鞠躬,然后对方谦恭地回一鞠躬,但不如真美羽鞠得深,对我则要上下打量一番才略点点头。我呢,总要向她们深深一鞠躬,然而不再停步了。

那天下午,我向真美羽谈了南瓜的亮相;数月过去,我盼望真美羽该说当艺妓学徒的时候到了。但却不然。春天过去了,夏天也过去了,她没有任何暗示,同南瓜的红火生活相比,我还只有上课和家务,以及每星期有几个下午同真美羽见面十五分钟或二十分钟。有时是在她公寓里,她教给我一些应有的知识,但大多数情况是让我穿上她的和服,跟着她在祗园里转悠,在街上办什么事,或去拜访她熟悉的算命先生或制假发的师傅。即使是下雨天,也没有什么要办的事,我们也打着漆伞,去逛商店,打听意大利出产的香水什么时候到货,或者去问裁缝某件和服修改好了没有,尽管早先预定的是下个星期才交货。
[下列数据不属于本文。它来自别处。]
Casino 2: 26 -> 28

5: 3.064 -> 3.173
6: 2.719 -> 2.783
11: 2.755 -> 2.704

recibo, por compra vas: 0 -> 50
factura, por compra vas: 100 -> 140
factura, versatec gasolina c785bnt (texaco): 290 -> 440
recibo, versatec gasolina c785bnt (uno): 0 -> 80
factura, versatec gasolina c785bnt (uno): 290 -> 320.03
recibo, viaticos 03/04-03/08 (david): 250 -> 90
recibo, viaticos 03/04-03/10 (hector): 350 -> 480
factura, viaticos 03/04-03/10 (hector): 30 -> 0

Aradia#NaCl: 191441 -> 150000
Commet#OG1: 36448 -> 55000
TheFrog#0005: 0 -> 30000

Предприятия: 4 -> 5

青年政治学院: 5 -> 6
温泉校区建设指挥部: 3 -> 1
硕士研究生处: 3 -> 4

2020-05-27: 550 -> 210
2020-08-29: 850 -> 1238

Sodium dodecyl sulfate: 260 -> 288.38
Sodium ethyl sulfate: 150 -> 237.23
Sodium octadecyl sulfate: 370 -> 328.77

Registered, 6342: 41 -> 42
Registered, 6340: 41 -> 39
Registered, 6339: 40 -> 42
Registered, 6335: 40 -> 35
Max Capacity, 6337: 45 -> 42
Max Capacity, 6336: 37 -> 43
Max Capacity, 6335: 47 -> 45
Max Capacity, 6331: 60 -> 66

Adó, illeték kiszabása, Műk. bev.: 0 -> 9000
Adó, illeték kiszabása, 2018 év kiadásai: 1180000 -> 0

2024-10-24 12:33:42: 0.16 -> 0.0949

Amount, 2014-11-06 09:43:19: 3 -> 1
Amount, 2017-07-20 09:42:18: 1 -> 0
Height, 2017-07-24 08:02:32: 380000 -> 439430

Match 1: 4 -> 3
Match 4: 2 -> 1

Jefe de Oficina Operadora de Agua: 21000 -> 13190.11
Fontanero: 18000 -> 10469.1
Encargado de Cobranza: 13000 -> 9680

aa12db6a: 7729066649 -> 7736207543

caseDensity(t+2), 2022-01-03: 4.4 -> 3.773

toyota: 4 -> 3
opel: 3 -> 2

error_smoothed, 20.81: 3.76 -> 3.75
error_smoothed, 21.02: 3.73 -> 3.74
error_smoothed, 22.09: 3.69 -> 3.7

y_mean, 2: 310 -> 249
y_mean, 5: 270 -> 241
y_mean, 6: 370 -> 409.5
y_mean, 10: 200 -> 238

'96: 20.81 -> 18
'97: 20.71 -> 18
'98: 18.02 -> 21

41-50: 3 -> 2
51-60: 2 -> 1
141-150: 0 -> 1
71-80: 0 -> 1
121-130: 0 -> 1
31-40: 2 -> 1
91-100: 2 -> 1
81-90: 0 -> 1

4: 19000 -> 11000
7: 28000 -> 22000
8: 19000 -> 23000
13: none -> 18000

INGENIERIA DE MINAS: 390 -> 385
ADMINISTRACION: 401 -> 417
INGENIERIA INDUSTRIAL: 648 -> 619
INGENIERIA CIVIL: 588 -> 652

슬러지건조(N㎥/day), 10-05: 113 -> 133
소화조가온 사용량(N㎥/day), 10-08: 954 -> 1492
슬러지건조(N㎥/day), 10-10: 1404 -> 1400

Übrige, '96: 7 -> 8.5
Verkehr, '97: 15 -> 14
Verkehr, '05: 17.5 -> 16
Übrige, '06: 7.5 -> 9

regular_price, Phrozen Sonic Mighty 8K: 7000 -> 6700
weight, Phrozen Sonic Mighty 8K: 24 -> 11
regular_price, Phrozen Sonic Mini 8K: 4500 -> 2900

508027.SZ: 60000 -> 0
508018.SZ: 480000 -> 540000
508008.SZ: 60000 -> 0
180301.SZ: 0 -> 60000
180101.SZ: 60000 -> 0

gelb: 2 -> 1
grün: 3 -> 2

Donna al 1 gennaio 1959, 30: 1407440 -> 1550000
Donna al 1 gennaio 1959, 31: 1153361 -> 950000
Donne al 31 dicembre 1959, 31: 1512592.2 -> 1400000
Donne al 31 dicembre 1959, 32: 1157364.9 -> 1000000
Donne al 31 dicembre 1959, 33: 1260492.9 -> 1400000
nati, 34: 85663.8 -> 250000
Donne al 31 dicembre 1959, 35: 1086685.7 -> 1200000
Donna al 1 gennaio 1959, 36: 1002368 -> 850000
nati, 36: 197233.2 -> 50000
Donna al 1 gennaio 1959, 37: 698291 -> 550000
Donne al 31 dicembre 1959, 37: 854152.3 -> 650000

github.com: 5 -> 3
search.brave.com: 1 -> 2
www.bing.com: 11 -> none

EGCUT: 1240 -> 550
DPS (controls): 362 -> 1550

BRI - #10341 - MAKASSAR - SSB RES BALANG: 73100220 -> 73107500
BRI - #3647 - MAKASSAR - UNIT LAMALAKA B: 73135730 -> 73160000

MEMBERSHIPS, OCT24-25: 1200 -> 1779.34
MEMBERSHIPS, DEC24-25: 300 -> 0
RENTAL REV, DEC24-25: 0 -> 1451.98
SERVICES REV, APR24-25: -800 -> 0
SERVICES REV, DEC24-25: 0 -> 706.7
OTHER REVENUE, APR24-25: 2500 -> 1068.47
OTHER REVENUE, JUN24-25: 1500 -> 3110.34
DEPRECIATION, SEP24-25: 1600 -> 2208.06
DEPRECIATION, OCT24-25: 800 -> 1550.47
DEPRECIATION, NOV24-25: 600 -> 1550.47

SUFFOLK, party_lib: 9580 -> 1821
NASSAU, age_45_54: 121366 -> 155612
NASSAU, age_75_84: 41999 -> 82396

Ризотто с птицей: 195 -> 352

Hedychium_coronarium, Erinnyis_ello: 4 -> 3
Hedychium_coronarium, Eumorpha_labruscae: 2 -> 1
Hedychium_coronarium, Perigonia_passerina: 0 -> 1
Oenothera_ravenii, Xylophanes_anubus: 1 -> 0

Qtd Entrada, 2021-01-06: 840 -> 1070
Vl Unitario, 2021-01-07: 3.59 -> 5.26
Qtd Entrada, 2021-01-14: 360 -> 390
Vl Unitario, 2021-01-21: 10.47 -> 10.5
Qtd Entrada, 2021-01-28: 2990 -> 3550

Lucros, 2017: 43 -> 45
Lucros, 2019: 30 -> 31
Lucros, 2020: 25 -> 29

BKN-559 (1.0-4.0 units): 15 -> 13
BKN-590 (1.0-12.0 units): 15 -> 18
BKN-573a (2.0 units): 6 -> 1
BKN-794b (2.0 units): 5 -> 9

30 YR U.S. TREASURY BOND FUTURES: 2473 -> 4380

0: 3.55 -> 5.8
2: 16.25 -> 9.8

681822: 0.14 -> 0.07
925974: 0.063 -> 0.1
最初,我以为也许真美羽带着我是要教我学会适当的姿势(她曾不断用折扇轻击我肩头,要我直起腰来),或者多懂一些待人接物的礼貌。真美羽似乎认识所有人,即使是年轻的女仆,她也总要点头微笑,或者和颜悦色地交谈两句。但有一天当我们走出一家书店,我忽然发现她的目的所在了。她对逛书店并无兴趣,对假发师傅、文具商也无兴趣。要办的并不是什么重要的事;此外,她完全可以派女仆去办,不必亲手去办。她这么做,只是要让祗园的人看到我们俩人在一起。她有意把我亮相押后,以便使每个人注意到我。

一个阳光灿烂的十月的下午,我们从真美羽的公寓出发,沿着白川溪河岸走去,观赏樱花树叶纷纷落到水中。许多人也都为此目的出来散步,因此你可以预料他们都同真美羽见了面。差不多每逢这样的场合,见到了真美羽的人也都见到了我。

"认识你的人越来越多了,你有没有想到这点?"她问我。

"我想大多数人认为只要走在真美羽小姐身旁,她顶多是只羊。"

"是羊就最好了,"她说,"那会是只不平常的羊。说真的,我听到许多人都在打听那个有着可爱的灰色眼珠的小姑娘。她们还不知道你的名字,但这无关紧要。你叫千代这个名字不会长久了。"

"真美羽小姐的意思是--"

"我的意思是说,我同算命先生和贺先生谈过了。"他挑的日子是十一月三号,这一天适宜你亮相。"。

真美羽把话停下来看看我,而我呆立在那里像一棵树,我的眼眼瞪得有米饼那么大。我并没有喊出声来或者双手拍掌,但我确实高兴得说不出话来。最后,我向真美羽深深鞠一躬,向她表示衷心地感谢。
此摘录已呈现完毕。